→ Data shown:

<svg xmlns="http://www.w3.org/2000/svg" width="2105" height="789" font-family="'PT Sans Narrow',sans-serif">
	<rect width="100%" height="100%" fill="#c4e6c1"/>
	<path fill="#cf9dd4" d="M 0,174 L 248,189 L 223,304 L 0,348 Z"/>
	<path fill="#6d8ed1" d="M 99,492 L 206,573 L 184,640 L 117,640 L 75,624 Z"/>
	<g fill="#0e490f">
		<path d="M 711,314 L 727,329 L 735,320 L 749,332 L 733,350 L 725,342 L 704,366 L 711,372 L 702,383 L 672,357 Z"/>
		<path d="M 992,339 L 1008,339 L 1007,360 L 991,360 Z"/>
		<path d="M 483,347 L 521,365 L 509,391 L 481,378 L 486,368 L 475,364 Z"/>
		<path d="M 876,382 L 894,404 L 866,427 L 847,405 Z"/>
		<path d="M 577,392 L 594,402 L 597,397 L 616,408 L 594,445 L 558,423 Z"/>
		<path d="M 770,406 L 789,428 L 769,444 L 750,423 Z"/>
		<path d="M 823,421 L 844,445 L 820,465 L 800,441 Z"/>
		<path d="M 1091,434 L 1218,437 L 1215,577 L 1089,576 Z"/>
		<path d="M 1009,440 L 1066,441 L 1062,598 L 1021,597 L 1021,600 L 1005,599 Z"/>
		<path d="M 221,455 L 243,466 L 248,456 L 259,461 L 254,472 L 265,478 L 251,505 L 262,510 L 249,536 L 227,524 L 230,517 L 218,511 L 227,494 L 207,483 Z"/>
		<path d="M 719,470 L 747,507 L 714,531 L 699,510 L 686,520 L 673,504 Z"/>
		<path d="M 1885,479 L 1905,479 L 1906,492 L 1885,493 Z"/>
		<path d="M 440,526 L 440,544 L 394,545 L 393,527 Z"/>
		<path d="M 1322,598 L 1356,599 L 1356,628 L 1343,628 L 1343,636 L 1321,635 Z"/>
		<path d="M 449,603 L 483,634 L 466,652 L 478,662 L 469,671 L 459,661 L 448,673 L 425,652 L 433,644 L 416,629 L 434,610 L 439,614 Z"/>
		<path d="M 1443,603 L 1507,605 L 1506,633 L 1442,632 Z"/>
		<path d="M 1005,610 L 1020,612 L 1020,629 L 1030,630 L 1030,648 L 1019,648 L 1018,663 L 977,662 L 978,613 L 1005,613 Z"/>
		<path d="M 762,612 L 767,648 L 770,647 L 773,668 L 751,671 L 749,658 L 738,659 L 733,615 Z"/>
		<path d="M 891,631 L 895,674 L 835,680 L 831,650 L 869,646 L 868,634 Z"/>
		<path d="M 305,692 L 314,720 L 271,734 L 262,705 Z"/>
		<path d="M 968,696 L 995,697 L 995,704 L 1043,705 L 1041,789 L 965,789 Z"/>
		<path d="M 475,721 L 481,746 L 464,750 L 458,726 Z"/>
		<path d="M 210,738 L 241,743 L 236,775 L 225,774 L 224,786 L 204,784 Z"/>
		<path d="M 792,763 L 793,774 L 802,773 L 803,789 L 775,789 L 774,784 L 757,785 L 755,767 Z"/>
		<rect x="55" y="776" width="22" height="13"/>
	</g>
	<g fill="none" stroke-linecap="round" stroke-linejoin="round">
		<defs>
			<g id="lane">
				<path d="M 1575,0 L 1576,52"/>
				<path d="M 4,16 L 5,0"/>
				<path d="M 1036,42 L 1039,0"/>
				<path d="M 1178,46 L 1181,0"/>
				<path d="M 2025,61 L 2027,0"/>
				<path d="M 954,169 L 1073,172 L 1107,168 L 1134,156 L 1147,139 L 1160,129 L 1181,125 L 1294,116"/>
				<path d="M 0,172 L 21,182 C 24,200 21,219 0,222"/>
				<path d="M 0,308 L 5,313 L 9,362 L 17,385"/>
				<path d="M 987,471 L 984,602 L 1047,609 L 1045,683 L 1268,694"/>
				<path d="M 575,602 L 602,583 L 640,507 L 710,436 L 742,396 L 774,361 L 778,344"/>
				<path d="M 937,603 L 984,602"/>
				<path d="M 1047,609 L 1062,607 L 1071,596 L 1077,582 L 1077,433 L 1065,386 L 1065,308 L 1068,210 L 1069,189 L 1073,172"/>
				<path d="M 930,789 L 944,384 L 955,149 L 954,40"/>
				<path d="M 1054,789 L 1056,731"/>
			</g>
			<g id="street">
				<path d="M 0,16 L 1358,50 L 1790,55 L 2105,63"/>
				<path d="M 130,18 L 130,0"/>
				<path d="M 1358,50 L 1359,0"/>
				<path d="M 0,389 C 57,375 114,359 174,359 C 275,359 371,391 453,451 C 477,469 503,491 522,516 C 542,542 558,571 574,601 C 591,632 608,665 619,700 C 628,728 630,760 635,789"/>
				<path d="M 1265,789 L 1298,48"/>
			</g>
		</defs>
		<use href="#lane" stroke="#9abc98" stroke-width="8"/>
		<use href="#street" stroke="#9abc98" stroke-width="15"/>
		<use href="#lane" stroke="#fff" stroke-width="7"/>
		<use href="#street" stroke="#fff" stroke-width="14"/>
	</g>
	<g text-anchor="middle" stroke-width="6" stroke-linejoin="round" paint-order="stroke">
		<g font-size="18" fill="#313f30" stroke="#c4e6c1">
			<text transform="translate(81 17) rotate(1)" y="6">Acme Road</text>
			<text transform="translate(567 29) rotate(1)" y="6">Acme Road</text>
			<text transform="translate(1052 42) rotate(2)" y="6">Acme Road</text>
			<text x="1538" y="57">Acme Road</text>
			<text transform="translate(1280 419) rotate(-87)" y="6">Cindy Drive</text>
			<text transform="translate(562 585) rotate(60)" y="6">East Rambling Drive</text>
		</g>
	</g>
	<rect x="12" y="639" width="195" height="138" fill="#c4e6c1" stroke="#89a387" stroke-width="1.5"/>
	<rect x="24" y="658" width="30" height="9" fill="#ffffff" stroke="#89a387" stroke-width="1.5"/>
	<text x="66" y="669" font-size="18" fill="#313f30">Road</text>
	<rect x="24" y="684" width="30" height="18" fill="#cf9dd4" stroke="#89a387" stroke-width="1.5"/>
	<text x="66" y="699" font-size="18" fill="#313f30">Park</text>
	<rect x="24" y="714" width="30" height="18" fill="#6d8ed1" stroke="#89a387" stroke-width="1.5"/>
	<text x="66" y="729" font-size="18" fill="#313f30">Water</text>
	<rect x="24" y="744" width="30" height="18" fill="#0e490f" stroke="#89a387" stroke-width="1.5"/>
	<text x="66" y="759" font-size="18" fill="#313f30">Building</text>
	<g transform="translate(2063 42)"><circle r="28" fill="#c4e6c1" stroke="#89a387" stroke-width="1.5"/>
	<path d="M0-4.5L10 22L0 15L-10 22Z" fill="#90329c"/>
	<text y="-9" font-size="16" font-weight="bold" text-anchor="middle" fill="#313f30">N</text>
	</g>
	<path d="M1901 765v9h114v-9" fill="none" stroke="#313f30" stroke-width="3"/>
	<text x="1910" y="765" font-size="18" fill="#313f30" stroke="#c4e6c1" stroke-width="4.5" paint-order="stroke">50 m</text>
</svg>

→ Exercise prompt: With the string "round" as the key, filter the data above and show the lines that match.

→ Exercise answer:
	<g fill="none" stroke-linecap="round" stroke-linejoin="round">
	<g text-anchor="middle" stroke-width="6" stroke-linejoin="round" paint-order="stroke">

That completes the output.